Task objective
Please copy all of the data that follows exactly, leaving any pictures out.

Record excerpts
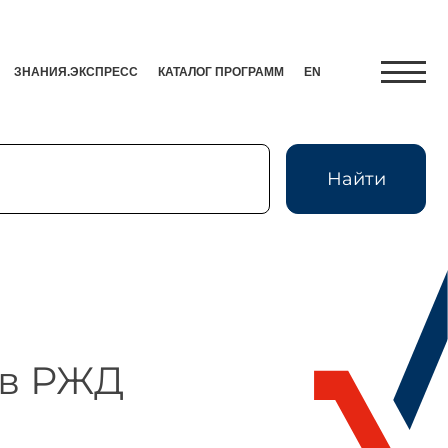
ЗНАНИЯ.ЭКСПРЕСС
КАТАЛОГ ПРОГРАММ
EN
Найти
Найти
Экспресс
HR-Партнер
ов РЖД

Solution to this task
ЗНАНИЯ.ЭКСПРЕСС
КАТАЛОГ ПРОГРАММ
EN
Найти
Найти
Экспресс
HR-Партнер
ов РЖД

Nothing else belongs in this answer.